A whole new competitive bidding concept — and it's not a good one.
by Cara C. Bachenheimer

As Congress lurches forward with its health care reform
packages, some representatives have a whole new competitive bidding
idea: Let home medical equipment manufacturers competitively bid
under the Medicare program.

Buried in the House-passed health reform package is a provision
that would have the General Accountability Office conduct a study
on the concept. The basic framework would be to replace competitive
bidding for HME providers with a competitive bidding program for
manufacturers of HME products.

We know that the current bidding program will hurt seniors,
patients and thousands of HME businesses nationwide. The program's
purpose is to contract selectively with a limited number of home
care providers based on the lowest bid prices — drastically
reducing patient access to, and choice of, quality care.

Replacing it with another program that would prove equally
unworkable doesn't make a lot of sense. We need to figure out a
workable solution.

Before the House of Representatives left Washington for the
holiday recess, the Meek bill (H.R. 3790), which would repeal the
current bid program, had an impressive list of cosponsors. The bill
will stay alive as this is the second year of Congress' current
two-year term. That means we must continue with our diligence and
gather more supporters for this bill.

Remember, with Medicare's ability to use bid prices in non-bid
areas, the current “competitive” bid program will
impact every HME provider and every Medicare beneficiary with HME
needs. None of us can afford to sit on the sidelines and watch. If
we all take an active role with our own member of Congress, we can
move this bill through the House of Representatives.

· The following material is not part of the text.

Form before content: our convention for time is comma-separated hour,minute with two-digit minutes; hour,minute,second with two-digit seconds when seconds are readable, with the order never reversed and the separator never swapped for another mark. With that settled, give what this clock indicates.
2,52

A cautionary note, however. Two hurdles must be overcome to be
successful in getting Congress to repeal the competitive bid
program. First, we will have to somehow “pay” for
repeal of the bid program. Congress has “pay-go” rules
that essentially require any legislation that will cost the federal
government money to pay for it. While at press time there had not
been an official score on the bill by the Congressional Budget
Office, H.R. 3790 largely pays for repeal of the program through
elimination of the annual price increases and modest reductions
(e.g., less than a percent a year) to the fee schedule over a few
years. The second hurdle is that Congress must be convinced that
the price Medicare pays for HME is reasonably related to a
“market” price.

There are numerous dangerous aspects of the concept of DME
manufacturer competitive bidding, not the least of which is how
Medicare would compensate HME providers for all the services
beneficiaries rely upon. As far as we know, there is no model for
“unbundling” payment for equipment acquisition cost and
the varied services that HME providers furnish to beneficiaries.
This would be a dramatic change for the HME industry, particularly
given that Medicare has done a poor job of defining the specific
services it expects beneficiaries to receive in conjunction with
their HME items. Clearly, this is a critical issue and one for
which the American Association for Homecare can provide detailed
input.

In addition, if the Medicare program were to limit the
beneficiary's choice of product, how will patients have access to
new technology that might be available but that might not be
included in the Medicare's contract(s) with the contractor
manufacturer(s)? How would Medicare ensure that contracted
manufacturers' products would meet the full array of all
beneficiaries needs? How would Medicare ensure that beneficiaries
will have access to quality products and that price will not be the
sole determinant? What criteria would be required of
contractors?

Looking at VA contracts, there are multiple complex and
sophisticated requirements.

While it is good news that we are gaining support in Congress to
get rid of the current bid program, we must ensure that Congress
does not replace it with something that would prove equally
disastrous.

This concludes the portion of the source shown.